ASSIGNMENT:
Report every line in the items below that contains the string "prestazioni", matching case exactly.

PROVIDED ENTRIES:
■ ■ ■ ■ ■ ■ ■

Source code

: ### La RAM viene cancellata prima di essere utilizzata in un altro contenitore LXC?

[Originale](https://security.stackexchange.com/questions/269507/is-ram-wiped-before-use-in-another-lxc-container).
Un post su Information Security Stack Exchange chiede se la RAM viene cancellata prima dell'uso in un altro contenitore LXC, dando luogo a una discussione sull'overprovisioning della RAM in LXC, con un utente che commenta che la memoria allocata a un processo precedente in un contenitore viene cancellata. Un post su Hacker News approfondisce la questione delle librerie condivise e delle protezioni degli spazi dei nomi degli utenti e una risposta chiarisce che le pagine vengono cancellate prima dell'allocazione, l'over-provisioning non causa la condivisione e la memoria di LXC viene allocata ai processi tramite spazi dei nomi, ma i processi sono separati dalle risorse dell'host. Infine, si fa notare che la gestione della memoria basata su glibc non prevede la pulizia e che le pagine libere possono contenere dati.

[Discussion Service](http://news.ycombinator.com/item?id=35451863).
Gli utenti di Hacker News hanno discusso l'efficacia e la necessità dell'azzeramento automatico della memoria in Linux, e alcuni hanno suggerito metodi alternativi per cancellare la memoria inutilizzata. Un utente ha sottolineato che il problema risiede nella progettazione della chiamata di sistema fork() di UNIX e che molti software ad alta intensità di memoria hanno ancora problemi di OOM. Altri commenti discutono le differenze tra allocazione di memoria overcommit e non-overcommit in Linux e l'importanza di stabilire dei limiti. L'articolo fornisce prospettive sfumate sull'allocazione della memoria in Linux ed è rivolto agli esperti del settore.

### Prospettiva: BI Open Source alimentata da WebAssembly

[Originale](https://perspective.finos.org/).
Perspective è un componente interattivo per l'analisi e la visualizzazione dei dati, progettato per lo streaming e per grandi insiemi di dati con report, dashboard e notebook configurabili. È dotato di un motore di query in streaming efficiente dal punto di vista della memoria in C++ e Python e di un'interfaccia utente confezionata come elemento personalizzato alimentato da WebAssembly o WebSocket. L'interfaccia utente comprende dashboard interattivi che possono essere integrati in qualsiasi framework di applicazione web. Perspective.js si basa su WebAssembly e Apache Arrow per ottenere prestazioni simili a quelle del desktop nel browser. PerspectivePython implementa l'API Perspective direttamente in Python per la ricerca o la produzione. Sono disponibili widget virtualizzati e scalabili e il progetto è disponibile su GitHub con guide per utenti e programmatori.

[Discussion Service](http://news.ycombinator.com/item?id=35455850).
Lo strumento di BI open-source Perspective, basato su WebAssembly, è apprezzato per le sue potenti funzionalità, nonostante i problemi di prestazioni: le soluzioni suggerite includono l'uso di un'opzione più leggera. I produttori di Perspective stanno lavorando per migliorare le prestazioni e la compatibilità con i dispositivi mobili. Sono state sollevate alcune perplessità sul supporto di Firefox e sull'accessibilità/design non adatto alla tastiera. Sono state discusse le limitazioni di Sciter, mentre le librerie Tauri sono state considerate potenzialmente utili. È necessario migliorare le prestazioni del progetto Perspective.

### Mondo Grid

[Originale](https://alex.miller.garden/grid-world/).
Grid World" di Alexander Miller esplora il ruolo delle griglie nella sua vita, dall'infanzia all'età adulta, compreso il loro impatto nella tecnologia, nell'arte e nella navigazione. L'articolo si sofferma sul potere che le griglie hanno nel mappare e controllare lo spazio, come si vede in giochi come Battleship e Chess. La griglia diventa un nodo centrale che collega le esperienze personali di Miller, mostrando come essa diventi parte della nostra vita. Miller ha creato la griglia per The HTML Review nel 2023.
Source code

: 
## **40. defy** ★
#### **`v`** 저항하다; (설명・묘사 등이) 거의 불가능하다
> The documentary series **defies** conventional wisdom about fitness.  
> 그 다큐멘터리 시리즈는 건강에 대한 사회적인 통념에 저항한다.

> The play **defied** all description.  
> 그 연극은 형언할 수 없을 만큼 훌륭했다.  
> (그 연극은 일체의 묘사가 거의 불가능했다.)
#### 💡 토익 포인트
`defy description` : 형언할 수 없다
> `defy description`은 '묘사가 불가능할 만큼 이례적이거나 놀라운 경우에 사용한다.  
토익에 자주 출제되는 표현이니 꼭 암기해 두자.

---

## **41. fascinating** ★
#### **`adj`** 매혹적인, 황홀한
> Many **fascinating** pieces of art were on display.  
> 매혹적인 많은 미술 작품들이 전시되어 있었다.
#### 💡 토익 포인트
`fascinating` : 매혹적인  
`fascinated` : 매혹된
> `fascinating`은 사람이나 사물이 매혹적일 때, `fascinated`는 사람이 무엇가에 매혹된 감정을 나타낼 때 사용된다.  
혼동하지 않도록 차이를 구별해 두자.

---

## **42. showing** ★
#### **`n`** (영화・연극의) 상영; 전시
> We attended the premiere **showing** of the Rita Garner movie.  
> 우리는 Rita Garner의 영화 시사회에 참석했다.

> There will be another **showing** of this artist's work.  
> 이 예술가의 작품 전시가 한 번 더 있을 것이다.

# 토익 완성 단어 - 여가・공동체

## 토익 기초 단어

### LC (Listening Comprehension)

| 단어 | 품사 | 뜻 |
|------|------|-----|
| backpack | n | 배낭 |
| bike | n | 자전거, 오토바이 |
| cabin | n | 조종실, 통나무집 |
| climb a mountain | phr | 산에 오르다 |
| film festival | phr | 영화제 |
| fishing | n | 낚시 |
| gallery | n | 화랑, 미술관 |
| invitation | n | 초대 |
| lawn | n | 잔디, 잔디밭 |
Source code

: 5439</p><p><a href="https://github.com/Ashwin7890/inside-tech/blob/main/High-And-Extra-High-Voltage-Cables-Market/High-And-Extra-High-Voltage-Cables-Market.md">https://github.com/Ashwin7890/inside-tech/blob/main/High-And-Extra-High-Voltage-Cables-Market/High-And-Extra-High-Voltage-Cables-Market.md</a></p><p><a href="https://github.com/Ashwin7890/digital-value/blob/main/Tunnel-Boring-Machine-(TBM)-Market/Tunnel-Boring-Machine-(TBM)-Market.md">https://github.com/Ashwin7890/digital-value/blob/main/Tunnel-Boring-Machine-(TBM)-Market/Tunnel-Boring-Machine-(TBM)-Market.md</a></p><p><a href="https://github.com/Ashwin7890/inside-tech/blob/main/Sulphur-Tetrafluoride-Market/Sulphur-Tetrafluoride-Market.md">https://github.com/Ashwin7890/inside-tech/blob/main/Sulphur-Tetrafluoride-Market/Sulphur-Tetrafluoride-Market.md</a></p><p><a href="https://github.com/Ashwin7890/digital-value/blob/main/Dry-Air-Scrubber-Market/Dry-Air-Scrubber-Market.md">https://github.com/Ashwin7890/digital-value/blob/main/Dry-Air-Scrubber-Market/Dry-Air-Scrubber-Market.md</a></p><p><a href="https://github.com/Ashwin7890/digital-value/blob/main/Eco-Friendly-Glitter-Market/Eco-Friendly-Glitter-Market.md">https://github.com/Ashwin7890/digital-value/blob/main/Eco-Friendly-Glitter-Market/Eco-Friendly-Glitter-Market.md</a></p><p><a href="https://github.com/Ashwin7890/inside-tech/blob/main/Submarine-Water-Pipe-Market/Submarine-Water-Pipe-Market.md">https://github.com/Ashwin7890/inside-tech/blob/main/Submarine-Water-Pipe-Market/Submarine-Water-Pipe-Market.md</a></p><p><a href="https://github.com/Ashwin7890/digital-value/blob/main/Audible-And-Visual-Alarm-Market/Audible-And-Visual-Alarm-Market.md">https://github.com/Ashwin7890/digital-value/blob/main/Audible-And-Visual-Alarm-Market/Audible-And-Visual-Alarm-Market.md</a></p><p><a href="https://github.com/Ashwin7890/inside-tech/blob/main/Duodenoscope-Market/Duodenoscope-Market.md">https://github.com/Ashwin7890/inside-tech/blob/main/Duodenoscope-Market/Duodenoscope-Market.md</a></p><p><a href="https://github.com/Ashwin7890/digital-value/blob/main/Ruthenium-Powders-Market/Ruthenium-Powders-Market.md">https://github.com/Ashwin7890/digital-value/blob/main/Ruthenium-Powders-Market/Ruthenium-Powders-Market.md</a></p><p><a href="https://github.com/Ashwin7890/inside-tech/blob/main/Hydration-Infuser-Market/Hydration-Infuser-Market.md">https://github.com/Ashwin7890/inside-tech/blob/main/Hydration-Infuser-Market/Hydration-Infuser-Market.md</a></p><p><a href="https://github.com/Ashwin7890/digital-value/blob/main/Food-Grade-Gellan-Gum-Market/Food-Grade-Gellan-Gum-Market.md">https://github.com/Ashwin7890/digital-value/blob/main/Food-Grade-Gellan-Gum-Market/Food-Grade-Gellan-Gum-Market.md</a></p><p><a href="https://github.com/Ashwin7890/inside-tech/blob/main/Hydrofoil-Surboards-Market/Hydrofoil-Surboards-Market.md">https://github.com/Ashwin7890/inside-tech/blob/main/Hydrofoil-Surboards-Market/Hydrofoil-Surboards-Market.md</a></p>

■ ■ ■ ■ ■ ■ ■

ANSWER BOX:
Perspective è un componente interattivo per l'analisi e la visualizzazione dei dati, progettato per lo streaming e per grandi insiemi di dati con report, dashboard e notebook configurabili. È dotato di un motore di query in streaming efficiente dal punto di vista della memoria in C++ e Python e di un'interfaccia utente confezionata come elemento personalizzato alimentato da WebAssembly o WebSocket. L'interfaccia utente comprende dashboard interattivi che possono essere integrati in qualsiasi framework di applicazione web. Perspective.js si basa su WebAssembly e Apache Arrow per ottenere prestazioni simili a quelle del desktop nel browser. PerspectivePython implementa l'API Perspective direttamente in Python per la ricerca o la produzione. Sono disponibili widget virtualizzati e scalabili e il progetto è disponibile su GitHub con guide per utenti e programmatori.
Lo strumento di BI open-source Perspective, basato su WebAssembly, è apprezzato per le sue potenti funzionalità, nonostante i problemi di prestazioni: le soluzioni suggerite includono l'uso di un'opzione più leggera. I produttori di Perspective stanno lavorando per migliorare le prestazioni e la compatibilità con i dispositivi mobili. Sono state sollevate alcune perplessità sul supporto di Firefox e sull'accessibilità/design non adatto alla tastiera. Sono state discusse le limitazioni di Sciter, mentre le librerie Tauri sono state considerate potenzialmente utili. È necessario migliorare le prestazioni del progetto Perspective.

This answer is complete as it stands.